La Fiabilidad de las Revelaciones Internas El sâlik (viajero) que avanza en el camino sufí, comienza a experimentar inspiración, sentimientos o sueños (varidat) en su corazón. Sin embargo, es vital distinguir si estas …

La Fiabilidad de las Revelaciones Internas

El sâlik (viajero) que avanza en el camino sufí, comienza a experimentar inspiración, sentimientos o sueños (varidat) en su corazón. Sin embargo, es vital distinguir si estas sensaciones son verdaderamente Rahmani (de Allah), o si son diabólicas o derivadas del ego. Abdülkadir Geylânî (que Allah lo honre) establece la “regla de los dos espejos” para superar este peligroso paso en el camino espiritual. El creyente primero “ajusta sus acciones externas según las prescripciones religiosas, ve en ese espejo”. Es decir, examina si la inspiración que llega a su corazón se ajusta a los halal y haram del Shari’at (Ley Islámica) mirando al espejo del Shari’at (Corán y Sunnah).

Presentar al Espejo del Conocimiento

Si la inspiración recibida es aprobada por el espejo del Shari’at, el sâlik “presenta su mundo interior al espejo del conocimiento, pone su corazón en acción de acuerdo con él”. El conocimiento aquí referido es el conocimiento de Allah (marifetullaht) y la balanza del sinceridad (ihlas).
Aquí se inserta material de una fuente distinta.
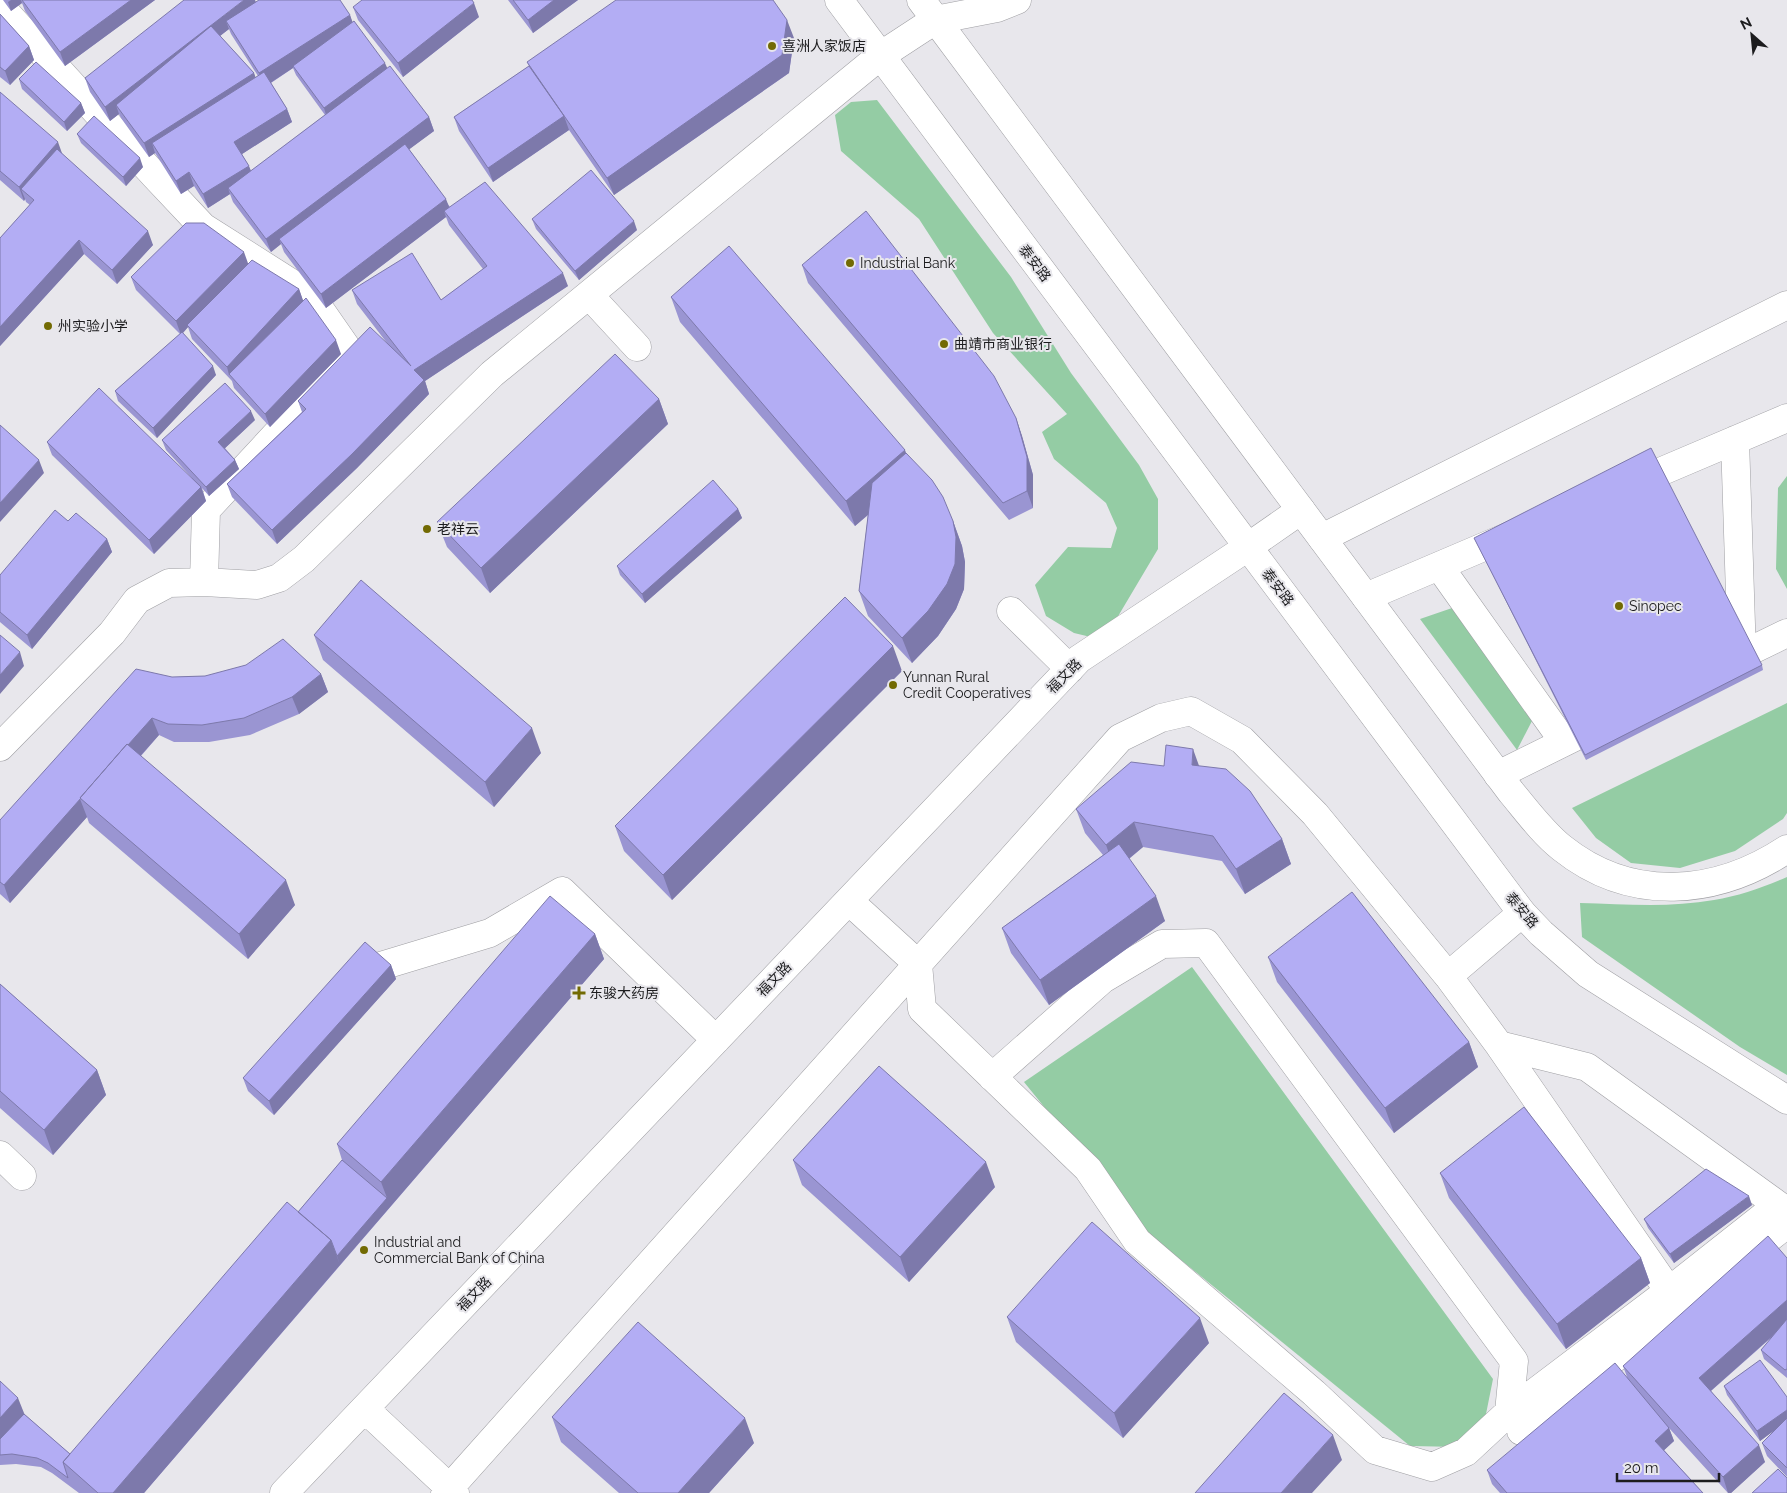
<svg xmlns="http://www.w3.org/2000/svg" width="1787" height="1493" viewBox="0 0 1787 1493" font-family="Raleway,'Noto Sans SC',sans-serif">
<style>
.green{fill:#94cca4}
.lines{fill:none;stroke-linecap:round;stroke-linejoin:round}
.minor-casing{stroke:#9f9fa3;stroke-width:29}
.major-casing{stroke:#9f9fa3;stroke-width:29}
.minor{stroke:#fff;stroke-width:28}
.major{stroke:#fff;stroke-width:28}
.wall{fill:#9a95d2;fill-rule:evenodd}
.shaded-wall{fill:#7d79ab}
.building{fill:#b3adf4;stroke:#7d79ab}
.poi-dot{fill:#726a03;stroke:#e8e7ec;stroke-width:2}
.labels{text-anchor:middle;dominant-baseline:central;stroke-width:4;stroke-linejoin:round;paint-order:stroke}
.poi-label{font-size:14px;fill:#1c1c1e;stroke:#e8e7ec;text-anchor:start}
.street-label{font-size:14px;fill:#1c1c1e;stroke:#e8e7ec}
</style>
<rect width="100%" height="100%" fill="#e8e7ec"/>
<path class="green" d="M877,100L1011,277L1071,373L1139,465L1158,499V549L1117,618L1095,638L1074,633L1046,616L1035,585L1068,547L1111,548L1117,528L1106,503L1054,459L1042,432L1067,414L993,333L919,219L841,151L835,115L851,102Z
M1787,476V589L1776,569L1778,488Z
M1455,607L1533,719L1517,750L1420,619Z
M1787,703V813L1783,819L1735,851L1680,868L1631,863L1596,838L1572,808Z
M1787,877V1075L1740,1047L1582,937L1580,903C1624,904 1670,908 1714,900C1739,896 1764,887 1787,877Z
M1192,967L1493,1379L1484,1424L1461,1447L1410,1446L1144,1230L1024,1082Z"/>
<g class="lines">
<g class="minor-casing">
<path id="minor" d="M0,6L155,176L203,227L310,295L351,354L206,510L204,582
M589,295L637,347
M1735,440L1742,656
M1627,486L1787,418
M1322,538L1787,305
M1439,566L1564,742
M1366,597L1514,534
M1011,611L1070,669
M1719,666L1787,633
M0,747L112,633L137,600L169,583L204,582L257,585L279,578L304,559L492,374L880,56L935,20L997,8L1017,0
M1498,775L1609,720
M849,901L918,964L922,1009L1088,1169L1137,1241L1314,1393L1375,1450L1432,1467L1466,1452L1509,1412L1514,1361L1206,943L1162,944L1103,979L992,1077
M381,966L490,933L562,891L716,1040
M1448,976L1522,913
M1499,1045L1587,1067L1778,1205L1669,1291L1509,1412
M0,1155L22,1176
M365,1409L455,1493
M1521,1431L1787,1224
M284,1493L1079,659L1248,547L1301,510
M445,1493L1120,738L1161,718L1191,711L1242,740L1315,814L1448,976L1499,1045L1669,1291"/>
</g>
<g class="major-casing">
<path id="major" d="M839,0L1522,913L1541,933L1588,974L1787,1100
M921,0L1511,792C1527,811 1542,832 1562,848C1631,903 1716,896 1787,849"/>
</g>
<use href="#minor" class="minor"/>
<use href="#major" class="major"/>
</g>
<path class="wall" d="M3,0H155L65,66L25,11L22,3L11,11Z
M508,0H578L533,33Z
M256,2L350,15L352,22L387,68L429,117L434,131L409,149L450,207L568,286L425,381L429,394L357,468L277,544L232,497L227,484L302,412L298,401L387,343L357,304L352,290L441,300L483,269L449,225L446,217L326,308L284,252L281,244L271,252L233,202L230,194L208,208L194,186L181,194L157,156L155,153L149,157L121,118L119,114L110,121L90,92L85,78ZM229,29L231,34L258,76L255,78L254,73L220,36ZM293,68L296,75L325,115L251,171L242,154L292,122L287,109L271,83Z
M353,7L479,17L403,77L358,20Z
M0,14L29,46L34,60L10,85L0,77Z
M794,38L789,73L614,195L569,130L493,182L459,131L454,117L529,66L527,62Z
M19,79L81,103L85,113L67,131L22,89Z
M0,92L153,245L117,284L84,254L0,346V238L30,205L26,202L25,199L24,201L0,180Z
M77,134L143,167L126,186L81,143Z
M532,219L637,230L579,280L536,229Z
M248,264L299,289L303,301L341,354L270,427L234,388L232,381L192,339L188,327L183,333L216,375L157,438L118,401L115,391L180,334L136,290L131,277Z
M802,265L1016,418L1022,436L1033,475V508L1009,520L808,283Z
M671,297L906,454L953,521L962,546L965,562L964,589L956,609L938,636L912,663L868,616L859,591L868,515L855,526L680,322Z
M659,399L668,424L490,593L447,547L437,522Z
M255,420L225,448L235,460L239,469L209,496L202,488L206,501L154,554L52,455L47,442L192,478L166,450L162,440Z
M738,509L742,518L645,603L620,575L617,566Z
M68,521L107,539L112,552L32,649L0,622V575Z
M1474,538L1762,665L1763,670L1586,760Z
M314,635L541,753L494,807L323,660Z
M902,671L672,900L624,851L615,826Z
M321,674L328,692L299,714L250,735L209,742H174L159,735L141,756L295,905L248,959L89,823L87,817L10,903L0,894V820L172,677Z
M1164,766H1199L1282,839L1291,864L1245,894L1222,861L1143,847L1129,859L1165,921L1049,1005L1011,953L1002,928L1103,855L1085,833L1076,809Z
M595,934L604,959L144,1493H79L52,1473L41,1467L16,1464L0,1465V1381L24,1414L70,1454L298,1212L342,1160L337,1144Z
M1268,957L1469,1042L1478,1067L1394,1133L1277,982Z
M391,965L396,979L274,1115L248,1091L243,1078Z
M0,984L97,1070L106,1095L53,1155L0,1108Z
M793,1160L995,1187L909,1282L802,1185Z
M1440,1173L1641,1258L1650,1283L1566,1349L1449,1198Z
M1752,1205L1674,1263L1648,1228L1644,1219Z
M1787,1258V1378L1764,1359L1761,1350L1772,1337L1711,1391L1765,1462L1731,1493H1728L1669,1428L1674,1441L1664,1450L1703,1493H1500L1492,1484L1487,1470L1627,1377L1623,1366Z
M1007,1317L1209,1343L1123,1438L1016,1342Z
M1724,1386L1787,1397V1477L1767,1456L1762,1443L1775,1430L1760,1441L1727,1395Z
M552,1417L754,1443L709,1493H619L561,1442Z"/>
<path class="shaded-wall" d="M11,0H21L22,3L11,11L8,2Z
M131,0H155L65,66L60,52Z
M244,0H255L258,7L226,21L229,29L121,112L116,105L119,114L110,121L105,107Z
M554,0H578L533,33L528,20Z
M474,3L479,17L403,77L398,63Z
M350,15L355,29L293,66V68L264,87L259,73Z
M787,20L794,38L789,73L614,195L607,178Z
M29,46L34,60L10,85L5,71Z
M385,63L389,72L327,118L324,108Z
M254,73L259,87L152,143L155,153L149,157L144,143Z
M81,103L85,113L67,131L64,122Z
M287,109L292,122L239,156L234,142Z
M564,116L569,130L493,182L488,168Z
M429,117L434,131L283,243L279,239L281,244L271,252L266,239Z
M58,142L63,156L21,189L25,199L24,201L19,187Z
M140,158L143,167L126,186L123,177Z
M249,166L254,179L228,188L230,194L208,208L203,194Z
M189,172L194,186L181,194L176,181Z
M446,199L451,212L444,211L446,217L326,308L321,294Z
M634,221L637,230L579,280L575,271Z
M148,231L153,245L117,284L112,270Z
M79,240L84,254L0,346V327Z
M244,252L249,266L187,325L188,327L181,335L176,321Z
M563,273L568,286L425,381L429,394L357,468L277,544L272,530L414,370Z
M299,289L304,303L229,375L227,367Z
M336,340L341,354L270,427L265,414Z
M213,366L216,375L157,438L153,428Z
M659,399L668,424L490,593L481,568Z
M251,411L255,420L222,451L218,442Z
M1016,418L1022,436L1033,475V508L1027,491Z
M905,450L914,475L855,526L846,501Z
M39,460L44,473L0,522V503Z
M235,460L239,469L209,496L206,487Z
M201,487L206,501L154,554L149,540Z
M738,509L742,518L645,603L642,594Z
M953,521L962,546L965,562L964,589L956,609L938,636L912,663L902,638Z
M107,539L112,552L32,649L27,635Z
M893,646L902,671L672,900L663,875Z
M20,652L24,666L0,694V675Z
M321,674L328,692L299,714L292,697Z
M152,718L159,735L93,809L81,798Z
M532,728L541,753L494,807L485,782Z
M1193,749L1202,774L1192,765Z
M80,799L87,817L10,903L4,885Z
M1134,822L1143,847L1115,870L1106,845Z
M1282,839L1291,864L1245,894L1236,869Z
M286,880L295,905L248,959L239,934Z
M1156,896L1165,921L1049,1005L1040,980Z
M595,934L604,959L340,1265L337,1256L387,1198L381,1182Z
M391,965L396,979L274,1115L269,1101Z
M1469,1042L1478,1067L1394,1133L1385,1108Z
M97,1070L106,1095L53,1155L44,1130Z
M986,1162L995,1187L909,1282L900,1257Z
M1749,1196L1752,1205L1674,1263L1670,1254Z
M331,1240L340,1265L144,1493H113Z
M1641,1258L1650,1283L1566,1349L1557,1324Z
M1787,1300V1323L1705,1396L1699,1378Z
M1200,1318L1209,1343L1123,1438L1114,1413Z
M18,1398L28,1423L0,1452V1418Z
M1787,1410V1421L1760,1441L1757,1431Z
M745,1418L754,1443L709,1493H678Z
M1669,1428L1674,1441L1660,1454L1655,1441Z
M1333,1435L1342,1460L1312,1493H1281Z
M1759,1445L1765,1462L1731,1493H1728L1723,1477Z"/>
<path class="building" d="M22,0H131L60,52Z
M184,0H244L105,107L85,78Z
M259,0H340L350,15L259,73L226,21Z
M362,0H472L474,3L398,63L353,7Z
M513,0H554L528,20Z
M616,0H773L787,20L782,55L607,178L527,62Z
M0,14L29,46L5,71L0,67Z
M354,21L385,63L324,108L293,66Z
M211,26L254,73L144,143L116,105Z
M36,62L81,103L64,122L19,79Z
M390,66L429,117L266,239L228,188Z
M529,66L564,116L488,168L454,117Z
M264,72L287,109L234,142L249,166L203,194L189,172L176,181L152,143Z
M0,92L58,142L19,187L0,171Z
M94,116L140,158L123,177L77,134Z
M405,144L446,199L321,294L279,239Z
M57,149L148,231L112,270L79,240L0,327V238L34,200L21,189Z
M591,170L634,221L575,271L532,219Z
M485,182L563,273L414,370L424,380L352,454L272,530L227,484L306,409L298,401L370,327L411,366L352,290L412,253L441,300L487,266L444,211Z
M866,211L994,376L1016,418L1027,457V491L1003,503L802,265Z
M186,223H204L244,252L176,321L131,277Z
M729,246L905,450L846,501L671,297Z
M252,260L299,289L227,367L187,325Z
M306,298L336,340L265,414L229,374Z
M182,332L213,366L153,428L115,391Z
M615,354L659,399L481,568L437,522Z
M225,383L251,411L218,442L235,460L206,487L162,440Z
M99,388L201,487L149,540L47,442Z
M0,425L39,460L0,503Z
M1651,448L1762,665L1585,755L1474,538Z
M906,453L932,480L943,497L953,521L956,537L955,564L947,584L928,611L902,638L859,591L872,483Z
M713,480L738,509L642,594L617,566Z
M55,510L68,521L76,513L107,539L27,635L0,612V575Z
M361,580L532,728L485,782L314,635Z
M845,597L893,646L663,875L615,826Z
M0,635L20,652L0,675Z
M283,639L321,674L292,697L244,718L202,725L168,724L152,718L128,745L127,744L80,798H81L4,885L0,882V820L136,669L172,677L205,676L246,665Z
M127,744L286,880L239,934L80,798Z
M1166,745L1193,749L1192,765L1226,769L1250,791L1282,839L1236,869L1213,836L1134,822L1106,845L1076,809L1131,762L1164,766Z
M1119,844L1156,896L1040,980L1002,928Z
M1352,892L1469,1042L1385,1108L1268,957Z
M550,896L595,934L381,1182L337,1144Z
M365,942L391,965L269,1101L243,1078Z
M0,984L97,1070L44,1130L0,1091Z
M879,1066L986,1162L900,1257L793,1160Z
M1524,1107L1641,1258L1557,1324L1440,1173Z
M342,1160L387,1198L337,1256L331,1240L298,1212Z
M1706,1169L1749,1196L1670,1254L1644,1219Z
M287,1202L331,1240L113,1493H98L63,1462Z
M1092,1222L1200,1318L1114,1413L1007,1317Z
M1768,1236L1787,1258V1300L1699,1378L1759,1445L1723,1477L1623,1366Z
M1787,1319V1369L1785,1370L1761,1350Z
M638,1322L745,1418L678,1493H638L552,1417Z
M1760,1360L1787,1397V1410L1757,1431L1724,1386Z
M1615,1363L1669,1428L1655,1441L1703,1493H1507L1487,1470Z
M0,1381L18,1398L0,1418Z
M1284,1393L1333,1435L1281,1493H1195Z
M24,1414L70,1454L63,1462L68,1478L48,1463L37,1458L12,1454L0,1455V1439Z
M1787,1418V1468L1762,1443Z
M1778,1469L1787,1478V1493H1752Z"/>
<g class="poi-dot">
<circle cx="772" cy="46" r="5"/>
<circle cx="850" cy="263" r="5"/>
<circle cx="48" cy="326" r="5"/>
<circle cx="944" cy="344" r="5"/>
<circle cx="427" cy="529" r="5"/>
<circle cx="1619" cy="606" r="5"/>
<circle cx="893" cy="685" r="5"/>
<path d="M576.5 985.5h5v5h5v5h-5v5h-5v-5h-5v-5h5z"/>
<circle cx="364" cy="1250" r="5"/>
</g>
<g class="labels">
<g class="poi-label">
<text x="782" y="46">喜洲人家饭店</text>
<text x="860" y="263">Industrial Bank</text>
<text x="58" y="326">州实验小学</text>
<text x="954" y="344">曲靖市商业银行</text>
<text x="437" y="529">老祥云</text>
<text x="1629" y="606">Sinopec</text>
<text x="903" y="677">Yunnan Rural<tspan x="903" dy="16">Credit Cooperatives</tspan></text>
<text x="589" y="993">东骏大药房</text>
<text x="374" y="1242">Industrial and<tspan x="374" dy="16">Commercial Bank of China</tspan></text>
</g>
<g class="street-label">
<text transform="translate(1035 263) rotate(53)">泰安路</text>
<text transform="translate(1278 587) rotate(53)">泰安路</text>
<text transform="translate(1064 676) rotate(-45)">福文路</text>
<text transform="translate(1522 910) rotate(50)">泰安路</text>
<text transform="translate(774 979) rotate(-46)">福文路</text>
<text transform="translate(474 1294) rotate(-46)">福文路</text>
</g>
</g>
<g transform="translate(1752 35) rotate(333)" stroke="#e8e7ec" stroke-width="4" paint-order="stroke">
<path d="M0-4L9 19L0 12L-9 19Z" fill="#1c1c1e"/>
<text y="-8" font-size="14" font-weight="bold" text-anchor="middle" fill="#1c1c1e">N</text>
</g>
<path d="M1617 1473v8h102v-8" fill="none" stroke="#1c1c1e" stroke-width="2.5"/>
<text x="1624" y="1473" font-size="15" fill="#1c1c1e" stroke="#e8e7ec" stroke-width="4" paint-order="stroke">20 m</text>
</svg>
Se sopesa si la obra acaricia un ego oculto o se realiza puramente por complacer a Allah. Una inspiración que sea acorde tanto con las reglas de la religión externa como con la sinceridad del conocimiento interno es una verdadera luz de guía. El espejo externo del Shari’at y el espejo interno de la Verdad deben estar en perfecta armonía.

Permiso para Ascender al Trono del Rey

Mientras que estos dos espejos no se confirmen mutuamente, actuar sobre esa inspiración es un suicidio espiritual. “Si uno de los espejos sigue la verdad y el otro no, no se le permite entrar en el trono”. Por ejemplo, si una voz susurra al corazón: “ya has alcanzado un puesto muy elevado, ya no necesitas rezar”, aunque esta sensación parezca dulce en el espejo interno, se haría añicos en el espejo del Shari’at; por lo tanto, es una trampa de Satanás. El creyente piadoso que no acepta ninguna revelación que no sea confirmada por los dos espejos, es aceptado de la manera más segura en la presencia real del Rey (de Allah), sin vacilar ni caer en la herejía.